■ WORK TO BE COMPLETED
Beginning with the first line below, please restate each line exactly, down to and including the line containing "Similarly dimensional stability".

----

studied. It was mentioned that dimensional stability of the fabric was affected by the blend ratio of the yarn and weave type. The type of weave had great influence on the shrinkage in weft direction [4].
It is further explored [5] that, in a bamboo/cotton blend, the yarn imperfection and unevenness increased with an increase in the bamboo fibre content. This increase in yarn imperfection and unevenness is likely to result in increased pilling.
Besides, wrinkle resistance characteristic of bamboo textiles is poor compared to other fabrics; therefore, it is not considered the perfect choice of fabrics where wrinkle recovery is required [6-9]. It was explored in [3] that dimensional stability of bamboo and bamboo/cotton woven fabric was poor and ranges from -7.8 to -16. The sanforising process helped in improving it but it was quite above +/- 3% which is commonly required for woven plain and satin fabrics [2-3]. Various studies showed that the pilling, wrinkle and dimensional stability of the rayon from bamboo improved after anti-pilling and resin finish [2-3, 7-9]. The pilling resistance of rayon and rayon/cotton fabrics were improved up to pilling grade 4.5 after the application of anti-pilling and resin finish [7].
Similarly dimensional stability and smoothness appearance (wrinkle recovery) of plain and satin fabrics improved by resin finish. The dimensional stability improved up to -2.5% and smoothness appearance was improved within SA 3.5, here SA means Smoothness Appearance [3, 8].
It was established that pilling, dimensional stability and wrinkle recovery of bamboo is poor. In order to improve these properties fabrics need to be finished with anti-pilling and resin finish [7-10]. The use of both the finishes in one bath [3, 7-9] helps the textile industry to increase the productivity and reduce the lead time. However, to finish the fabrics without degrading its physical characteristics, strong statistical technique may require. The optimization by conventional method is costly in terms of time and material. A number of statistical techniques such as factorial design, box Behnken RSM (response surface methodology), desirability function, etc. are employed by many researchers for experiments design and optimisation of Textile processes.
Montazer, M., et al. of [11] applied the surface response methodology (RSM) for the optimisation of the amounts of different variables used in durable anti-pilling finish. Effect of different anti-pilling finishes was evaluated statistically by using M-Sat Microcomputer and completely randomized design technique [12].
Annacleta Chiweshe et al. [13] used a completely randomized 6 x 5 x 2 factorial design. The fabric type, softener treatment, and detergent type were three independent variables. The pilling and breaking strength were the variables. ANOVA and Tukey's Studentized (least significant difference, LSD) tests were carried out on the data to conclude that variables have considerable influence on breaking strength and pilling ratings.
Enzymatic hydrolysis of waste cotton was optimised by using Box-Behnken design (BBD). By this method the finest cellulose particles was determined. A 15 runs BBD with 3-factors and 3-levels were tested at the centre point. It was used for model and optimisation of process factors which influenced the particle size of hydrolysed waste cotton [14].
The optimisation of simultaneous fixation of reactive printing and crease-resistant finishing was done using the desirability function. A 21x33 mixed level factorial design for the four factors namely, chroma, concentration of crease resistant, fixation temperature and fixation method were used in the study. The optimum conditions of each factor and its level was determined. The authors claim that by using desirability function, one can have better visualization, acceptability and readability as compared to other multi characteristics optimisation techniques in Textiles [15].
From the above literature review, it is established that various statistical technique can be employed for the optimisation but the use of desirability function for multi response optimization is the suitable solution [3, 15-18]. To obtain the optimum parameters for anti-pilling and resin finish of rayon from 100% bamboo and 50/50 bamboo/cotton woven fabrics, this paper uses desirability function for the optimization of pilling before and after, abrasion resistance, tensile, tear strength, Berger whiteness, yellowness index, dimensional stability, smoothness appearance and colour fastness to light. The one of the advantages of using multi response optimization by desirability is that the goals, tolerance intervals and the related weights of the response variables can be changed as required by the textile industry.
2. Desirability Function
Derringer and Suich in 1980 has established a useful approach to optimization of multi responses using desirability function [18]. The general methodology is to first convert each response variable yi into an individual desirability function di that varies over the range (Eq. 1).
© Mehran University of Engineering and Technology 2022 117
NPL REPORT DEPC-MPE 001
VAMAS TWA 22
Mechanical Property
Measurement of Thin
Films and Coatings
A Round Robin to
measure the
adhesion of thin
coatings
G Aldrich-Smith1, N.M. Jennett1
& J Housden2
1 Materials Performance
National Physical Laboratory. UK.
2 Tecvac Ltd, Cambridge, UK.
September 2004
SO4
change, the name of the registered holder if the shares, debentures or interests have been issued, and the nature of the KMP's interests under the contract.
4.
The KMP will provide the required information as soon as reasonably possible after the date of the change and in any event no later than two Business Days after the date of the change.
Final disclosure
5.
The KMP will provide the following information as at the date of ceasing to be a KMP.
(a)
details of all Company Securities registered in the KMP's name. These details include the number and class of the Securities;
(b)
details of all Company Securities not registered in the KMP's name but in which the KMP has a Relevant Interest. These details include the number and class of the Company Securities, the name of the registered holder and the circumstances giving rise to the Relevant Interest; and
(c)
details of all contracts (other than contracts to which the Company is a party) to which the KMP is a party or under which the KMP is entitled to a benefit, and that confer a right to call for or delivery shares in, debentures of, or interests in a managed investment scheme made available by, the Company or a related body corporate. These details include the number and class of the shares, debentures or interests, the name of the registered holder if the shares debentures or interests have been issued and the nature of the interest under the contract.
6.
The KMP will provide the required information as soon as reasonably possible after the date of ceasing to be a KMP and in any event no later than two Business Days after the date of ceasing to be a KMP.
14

----

■ EXPECTED ANSWER
studied. It was mentioned that dimensional stability of the fabric was affected by the blend ratio of the yarn and weave type. The type of weave had great influence on the shrinkage in weft direction [4].
It is further explored [5] that, in a bamboo/cotton blend, the yarn imperfection and unevenness increased with an increase in the bamboo fibre content. This increase in yarn imperfection and unevenness is likely to result in increased pilling.
Besides, wrinkle resistance characteristic of bamboo textiles is poor compared to other fabrics; therefore, it is not considered the perfect choice of fabrics where wrinkle recovery is required [6-9]. It was explored in [3] that dimensional stability of bamboo and bamboo/cotton woven fabric was poor and ranges from -7.8 to -16. The sanforising process helped in improving it but it was quite above +/- 3% which is commonly required for woven plain and satin fabrics [2-3]. Various studies showed that the pilling, wrinkle and dimensional stability of the rayon from bamboo improved after anti-pilling and resin finish [2-3, 7-9]. The pilling resistance of rayon and rayon/cotton fabrics were improved up to pilling grade 4.5 after the application of anti-pilling and resin finish [7].
Similarly dimensional stability and smoothness appearance (wrinkle recovery) of plain and satin fabrics improved by resin finish. The dimensional stability improved up to -2.5% and smoothness appearance was improved within SA 3.5, here SA means Smoothness Appearance [3, 8].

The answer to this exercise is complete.